Polish GDP Over 3.5% May Be Signal for Rates, Rzonca SaysDorota Bartyzel
Poland’s central bank would see a signal to raise interest rates if forecasts point to sustained economic growth of more than 3.5 percent, Monetary Policy Council member Andrzej Rzonca said.
“The current rate is appropriate for now and until the end of the third quarter,” Rzonca said in an interview in Warsaw yesterday. “I’m not saying the rate should be raised immediately in the fourth quarter.

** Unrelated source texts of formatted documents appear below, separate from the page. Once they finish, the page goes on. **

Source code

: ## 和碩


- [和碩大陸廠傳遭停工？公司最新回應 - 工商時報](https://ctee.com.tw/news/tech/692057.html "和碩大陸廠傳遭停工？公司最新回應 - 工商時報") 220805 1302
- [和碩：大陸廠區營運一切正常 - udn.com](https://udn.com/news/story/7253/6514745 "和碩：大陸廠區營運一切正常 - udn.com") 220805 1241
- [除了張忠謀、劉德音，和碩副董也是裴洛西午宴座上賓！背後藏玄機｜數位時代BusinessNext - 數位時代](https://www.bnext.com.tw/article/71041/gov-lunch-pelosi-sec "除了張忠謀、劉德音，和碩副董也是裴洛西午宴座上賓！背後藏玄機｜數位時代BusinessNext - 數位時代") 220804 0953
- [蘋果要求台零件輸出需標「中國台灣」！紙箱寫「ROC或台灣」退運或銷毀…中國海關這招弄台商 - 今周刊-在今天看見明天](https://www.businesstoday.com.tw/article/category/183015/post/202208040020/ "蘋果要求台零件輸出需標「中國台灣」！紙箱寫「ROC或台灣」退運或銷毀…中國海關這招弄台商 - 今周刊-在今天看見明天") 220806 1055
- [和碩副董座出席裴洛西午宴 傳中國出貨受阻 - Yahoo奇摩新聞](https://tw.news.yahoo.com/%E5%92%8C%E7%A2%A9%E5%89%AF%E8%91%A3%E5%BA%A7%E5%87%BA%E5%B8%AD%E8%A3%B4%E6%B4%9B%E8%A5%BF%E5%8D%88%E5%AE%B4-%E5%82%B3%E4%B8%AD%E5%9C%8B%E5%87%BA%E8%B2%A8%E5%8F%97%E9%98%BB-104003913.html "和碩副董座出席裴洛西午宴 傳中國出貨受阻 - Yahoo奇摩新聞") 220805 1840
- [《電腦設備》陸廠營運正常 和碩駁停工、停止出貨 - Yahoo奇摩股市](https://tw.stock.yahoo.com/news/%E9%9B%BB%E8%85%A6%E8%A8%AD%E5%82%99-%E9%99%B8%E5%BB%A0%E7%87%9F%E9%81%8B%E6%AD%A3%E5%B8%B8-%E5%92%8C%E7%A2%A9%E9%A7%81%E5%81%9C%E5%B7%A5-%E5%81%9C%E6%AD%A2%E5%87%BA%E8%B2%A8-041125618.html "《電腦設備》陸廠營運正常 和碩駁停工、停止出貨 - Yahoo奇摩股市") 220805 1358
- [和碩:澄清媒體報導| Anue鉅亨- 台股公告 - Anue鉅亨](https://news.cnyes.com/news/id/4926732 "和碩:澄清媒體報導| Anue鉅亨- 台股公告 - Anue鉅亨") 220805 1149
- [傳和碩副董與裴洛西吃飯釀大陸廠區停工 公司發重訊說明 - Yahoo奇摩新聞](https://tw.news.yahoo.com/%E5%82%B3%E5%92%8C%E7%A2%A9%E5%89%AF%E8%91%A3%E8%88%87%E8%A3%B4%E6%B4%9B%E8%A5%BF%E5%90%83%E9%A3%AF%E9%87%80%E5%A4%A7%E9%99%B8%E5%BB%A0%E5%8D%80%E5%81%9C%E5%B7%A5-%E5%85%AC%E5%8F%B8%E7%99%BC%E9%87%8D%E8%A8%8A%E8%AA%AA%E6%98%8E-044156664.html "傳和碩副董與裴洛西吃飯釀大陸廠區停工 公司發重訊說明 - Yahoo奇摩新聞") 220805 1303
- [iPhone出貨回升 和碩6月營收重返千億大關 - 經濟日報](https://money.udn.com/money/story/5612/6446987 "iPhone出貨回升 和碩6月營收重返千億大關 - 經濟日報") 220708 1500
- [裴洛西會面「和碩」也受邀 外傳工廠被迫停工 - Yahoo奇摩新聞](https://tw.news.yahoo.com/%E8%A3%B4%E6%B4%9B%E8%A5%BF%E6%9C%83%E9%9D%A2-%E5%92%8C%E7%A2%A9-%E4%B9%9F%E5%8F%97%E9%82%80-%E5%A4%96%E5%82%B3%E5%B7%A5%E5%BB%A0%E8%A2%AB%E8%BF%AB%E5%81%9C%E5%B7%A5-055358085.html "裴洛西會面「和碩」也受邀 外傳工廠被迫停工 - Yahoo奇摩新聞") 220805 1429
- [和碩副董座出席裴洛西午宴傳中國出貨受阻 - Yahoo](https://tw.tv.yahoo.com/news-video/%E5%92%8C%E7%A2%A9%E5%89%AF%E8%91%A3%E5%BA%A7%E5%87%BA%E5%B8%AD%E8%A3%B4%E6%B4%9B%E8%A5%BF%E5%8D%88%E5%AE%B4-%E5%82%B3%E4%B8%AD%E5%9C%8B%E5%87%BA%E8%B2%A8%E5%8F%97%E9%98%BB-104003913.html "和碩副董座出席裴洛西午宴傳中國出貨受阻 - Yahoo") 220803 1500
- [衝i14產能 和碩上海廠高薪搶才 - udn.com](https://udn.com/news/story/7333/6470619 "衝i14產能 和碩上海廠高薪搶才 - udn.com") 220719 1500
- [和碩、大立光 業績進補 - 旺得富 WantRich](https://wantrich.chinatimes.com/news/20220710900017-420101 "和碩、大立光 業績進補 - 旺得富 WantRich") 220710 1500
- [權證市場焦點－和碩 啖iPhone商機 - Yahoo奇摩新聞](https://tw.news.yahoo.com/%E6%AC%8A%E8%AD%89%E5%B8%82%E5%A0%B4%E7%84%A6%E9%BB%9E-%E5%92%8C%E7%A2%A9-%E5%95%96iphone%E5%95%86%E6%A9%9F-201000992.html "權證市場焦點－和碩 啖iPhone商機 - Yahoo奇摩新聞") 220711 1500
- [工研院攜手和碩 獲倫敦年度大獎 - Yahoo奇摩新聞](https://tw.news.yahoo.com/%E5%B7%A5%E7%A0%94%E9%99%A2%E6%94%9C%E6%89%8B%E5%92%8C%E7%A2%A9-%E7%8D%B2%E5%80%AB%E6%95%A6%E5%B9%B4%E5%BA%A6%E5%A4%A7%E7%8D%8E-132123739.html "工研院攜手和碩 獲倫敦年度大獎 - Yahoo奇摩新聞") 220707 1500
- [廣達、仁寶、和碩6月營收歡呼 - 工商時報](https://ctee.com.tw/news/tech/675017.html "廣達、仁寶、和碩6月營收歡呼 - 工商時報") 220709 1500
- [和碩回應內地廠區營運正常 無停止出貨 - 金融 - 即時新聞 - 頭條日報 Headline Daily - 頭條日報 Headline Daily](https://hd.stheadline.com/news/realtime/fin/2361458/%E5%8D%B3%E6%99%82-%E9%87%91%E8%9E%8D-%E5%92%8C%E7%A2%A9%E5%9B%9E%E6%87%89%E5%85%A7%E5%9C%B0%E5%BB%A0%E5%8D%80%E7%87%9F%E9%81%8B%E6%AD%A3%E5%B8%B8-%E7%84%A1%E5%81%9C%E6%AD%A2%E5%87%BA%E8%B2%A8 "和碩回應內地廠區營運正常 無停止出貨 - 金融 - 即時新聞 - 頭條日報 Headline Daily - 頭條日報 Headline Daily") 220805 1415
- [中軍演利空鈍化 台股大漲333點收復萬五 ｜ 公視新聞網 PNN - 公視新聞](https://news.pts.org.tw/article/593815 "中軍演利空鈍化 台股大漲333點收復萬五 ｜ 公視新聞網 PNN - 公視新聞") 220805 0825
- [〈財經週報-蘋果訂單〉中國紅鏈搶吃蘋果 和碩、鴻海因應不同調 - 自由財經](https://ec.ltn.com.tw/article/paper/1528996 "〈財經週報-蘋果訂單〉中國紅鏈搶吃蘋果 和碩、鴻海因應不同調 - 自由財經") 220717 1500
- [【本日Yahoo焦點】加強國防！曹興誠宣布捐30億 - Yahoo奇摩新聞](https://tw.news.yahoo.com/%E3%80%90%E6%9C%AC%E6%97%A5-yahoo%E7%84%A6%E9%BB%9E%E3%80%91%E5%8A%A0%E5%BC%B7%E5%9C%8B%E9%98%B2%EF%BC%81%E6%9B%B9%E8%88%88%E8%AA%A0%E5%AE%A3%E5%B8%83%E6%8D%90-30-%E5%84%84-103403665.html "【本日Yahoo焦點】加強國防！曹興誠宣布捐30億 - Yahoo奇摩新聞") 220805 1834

I just can’t rule the need for an increase before the end of the year.”
Economic recovery in Poland lends weight to the comments by Rzonca, who backed only three of the central bank’s eight rate cuts in 2012 and 2013. Growth in the European Union’s biggest eastern economy will reach 3.6 percent this year after 1.6 percent last year, the least since 2009, the central bank projected in March.
The Warsaw-based Narodowy Bank Polski has kept its benchmark interest rate at a record low for nine months and plans to leave it unchanged at least through September, though it may review this guidance after the next inflation projection in July, according to Belka.
“If GDP growth keeps accelerating and forecasts indicate sustained expansion of more than 3.5 percent in the medium term, it would be a signal for me to begin monetary tightening,” Rzonca said.
The zloty rose less than 0.1 percent to 4.1887 per euro at 4:30 p.m. in Warsaw, paring its month-to-date drop to 0.5 percent, the second-worst performance among 14 developing Europe currencies after the Russian ruble.
While the conflict between neighboring Ukraine and Russia has a “limited” impact on Poland’s economy, Rzonca said, concern about the fallout persuaded him to back extending the central bank’s rate guidance for another quarter in March.
Poland’s gross domestic product expanded at an annual pace of 3 percent in the first quarter and that rate will accelerate in the second quarter, Belka said last week.
The Ukraine crisis has “mixed” consequences as the Russian embargo on the Polish meat and declining Polish exports to Russia may curb inflation, while an increase in energy prices or a weakening of the zloty could have the opposite effect, Rzonca said.
“The conflict in Ukraine isn’t the only problem for Polish monetary policy,” he said. “The expansive monetary policy of major central banks and possible market turbulence are the real challenge.”
Poland’s central bank is preparing measures to deal with market volatility amid low global inflation and persistently slow economic growth, Belka said at the International Monetary Fund’s spring meetings in Washington on April 13.